Consigna del ejercicio -> En el texto sobre la revolución bávara, ¿en qué plaza de Múnich se concentró la gente a partir del 7 de noviembre de 1918?

La utopía en actos
B. Traven: cómo la revolución bávara parió a un gran novelista

En una Alemania devastada por la gran guerra, el pueblo instauró consejos obreros para gobernarse.

Traducción: Gladys Martínez
28 oct 2018 06:00

En la historia de las revoluciones, lo que distingue la insurrección del golpe de Estado al estilo Trotski (tan imitado desde octubre de 1917, con un éxito desigual) es el impulso común y fraternal del levantamiento popular, su espontaneidad, que prevalece sobre su dimensión militar a la vez que constituye su principal ventaja estratégica. La insurrección se perfila en la mayoría de los casos en un momento en el que todo el mundo siente que las circunstancias convierten un cambio drástico en inevitable. Sobreviene cuando la multitud exaltada trasciende su heterogeneidad y se dota de un espíritu colectivo de resistencia, cuya potente y frágil dinámica es el deseo de liberación por fin compartido, por fin desinhibido. Entonces puede todo lo que cree poder y barre a su paso los obstáculos más inamovibles. Después, frente al vacío dejado por el derrumbamiento de un poder obsoleto, debe nacer imperiosamente una forma de organización de la producción, del abastecimiento, de los transportes, de los servicios públicos, etc. En la Alemania industrial de 1918-1919, completamente desangrada por la Primera Guerra Mundial y cuatro negros años de privaciones, los órganos de la voluntad popular se llamaron los consejos obreros, elegidos por asambleas en las empresas en huelga y los cuarteles amotinados. En un primer momento, todos los partidos obreros cohabitaron en ellos, dejando de lado, muy brevemente, sus diferencias.

En noviembre de 1918, Múnich fue una de las plazas fuertes de la Revolución alemana que puso fin a la gran matanza orquestada por las potencias imperialistas. Desde el 7 de noviembre tuvo lugar una concentración masiva en la mayor plaza de la ciudad, la Theresienwiese. Los oradores socialistas de todas las tendencias se sucedían en la tribuna. Cuando el periodista pacifista Kurt Eisner tomó la palabra, llamó a los soldados a tomar el control de los cuarteles y de los depósitos de armas, y se puso a la cabeza de una multitud que recorrió la ciudad en todas direcciones y ocupó, sin dar un tiro, los edificios públicos y otros lugares estratégicos.

Bloque de datos ->
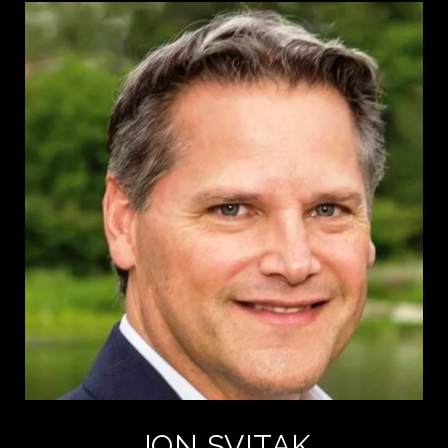
JON SVITAK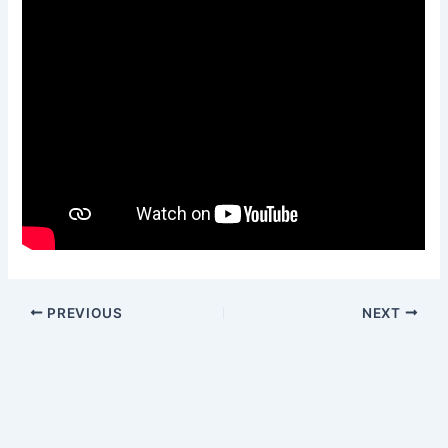
PREVIOUS
NEXT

Resultado del ejercicio -> En la Theresienwiese, la plaza más grande de la ciudad.